Entonces, ¿dónde queda el ganarse o merecerse el Cielo, si Dios es el que ya hizo todo por nuestra salvación? ¿Dónde queda el jactarse diciendo: "¡por mis buenas obras es que yo me gané el Cielo!", "¡por mi propia fe yo me gané el Cielo!”, o “¡por mi santidad yo me gané el Cielo!"? 

Jactarse ya no tiene sentido, porque tú literalmente no hiciste nada. ¡Se te regaló el Cielo! El versículo 9 dice que no es por obras para que nadie se gloríe. 

Imagínate si el Cielo se lo ganara uno por sus buenas obras: habría gente jactanciosa y presuntuosa en el Cielo diciendo: “¡por mi propio brazo fuerte, yo me gané el Cielo! ¡Yo merezco estar aquí! Porque yo fui una muy buena persona y yo nunca le hice daño a nadie". 

Una vez más, la verdad es que el Cielo nadie se lo gana, sino que es un regalo que se nos da cuando creemos en Jesús. 

Romanos 3:27-28: (27) ¿Dónde, pues, está la jactancia?
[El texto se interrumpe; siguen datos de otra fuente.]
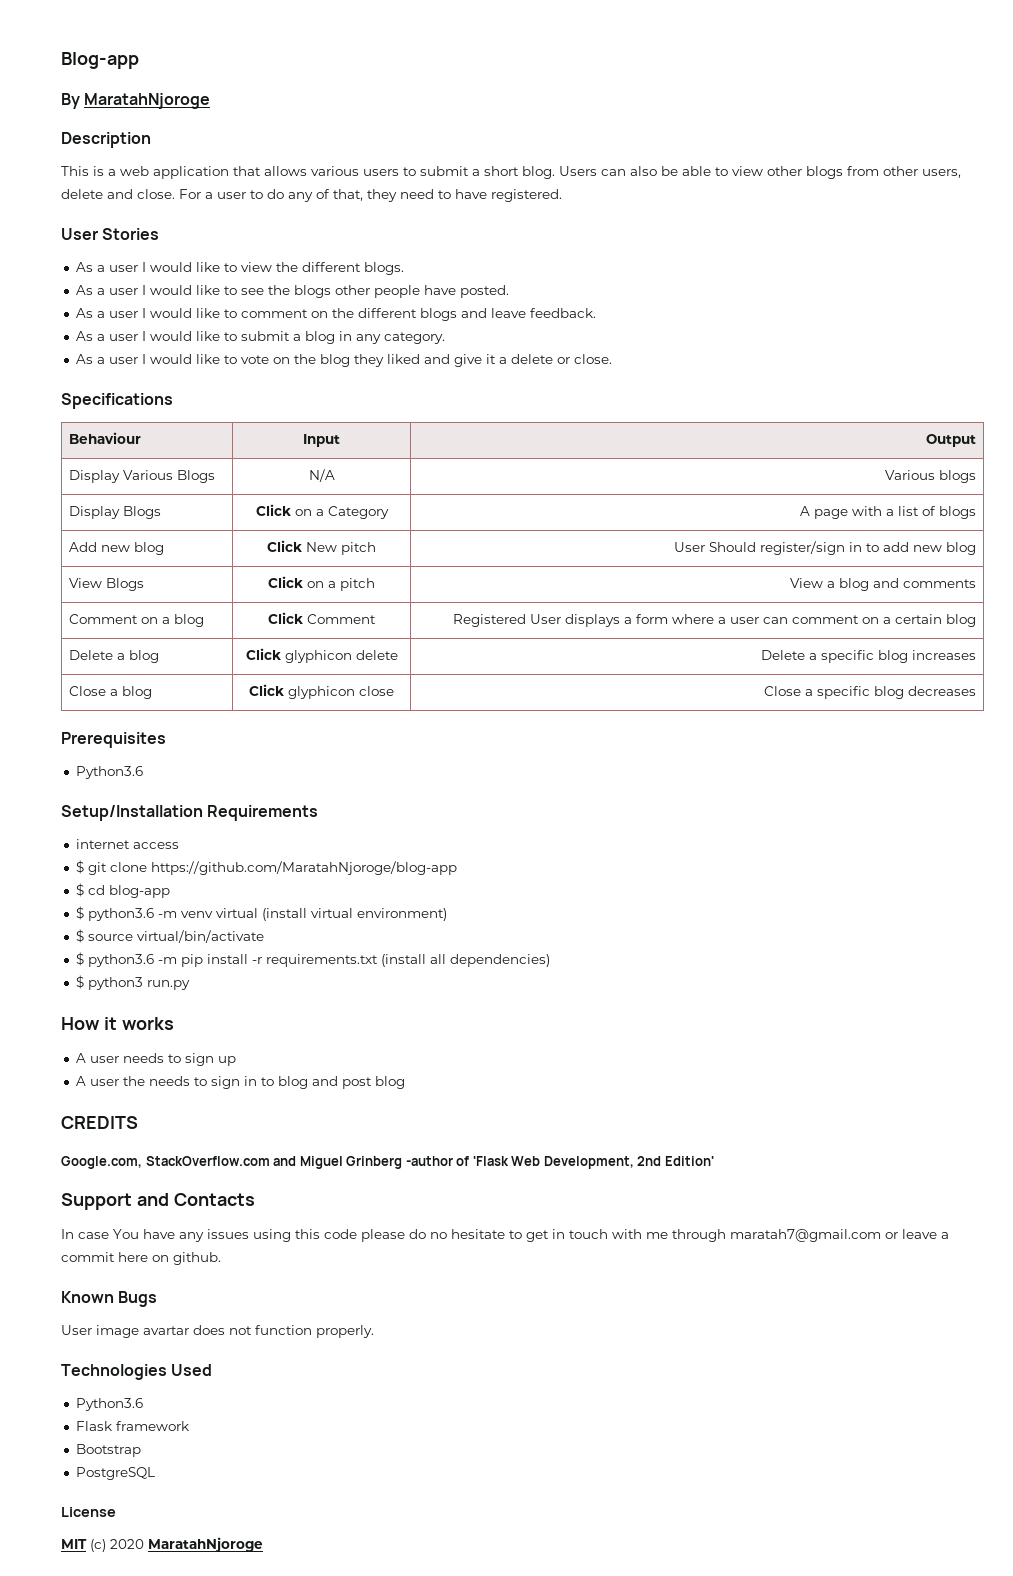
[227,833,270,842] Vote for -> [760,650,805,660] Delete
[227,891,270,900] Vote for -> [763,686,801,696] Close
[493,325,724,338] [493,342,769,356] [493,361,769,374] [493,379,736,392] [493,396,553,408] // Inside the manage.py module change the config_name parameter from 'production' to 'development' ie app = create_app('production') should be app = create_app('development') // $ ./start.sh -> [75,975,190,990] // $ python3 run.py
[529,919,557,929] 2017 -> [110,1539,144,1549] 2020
Queda excluida. ¿Por cuál ley? ¿Por la de las obras? No, sino por la ley de la fe. (28) Concluimos, pues, que el hombre es justificado por fe sin las obras de la ley. 

Cuando crees en Jesús, eres salvo, independiente de tus obras. Esa es la conclusión a la que hemos llegado con todo este estudio de Romanos 3:19-28. Y con este entendimiento, podemos incluso seguir con el estudio del resto del libro de los Romanos e incluso con toda la Biblia. 

Es fundamental que entendamos primeramente esto como nuevos creyentes: que nuestra posición con Dios no depende de nuestras obras, sino de nuestra fe. Al entender esto, podremos interpretar correctamente algunos pasajes que parecieran insinuar que tu salvación depende de tus obras. Pero llegar a una conclusión así sencillamente contradiría lo escrito en Romanos 3:19-28, y la Biblia no se puede contradecir. Entonces la única otra solución es que la interpretación correcta de aquellos pasajes no es tan superficial y que hay en realidad un significado más profundo en estos pasajes ambiguos. 

Aún queda mucho más por aprender, amado lector (y en el caso de algunas personas, incluso por des-aprender, porque en otros lugares te enseñaron cosas que sencillamente no son verdad). Deseo, pues, puedas continuar conmigo en este emocionante estudio de la Palabra de Dios cuando publique mi próximo post. Hasta entonces, ¡el Señor te bendiga!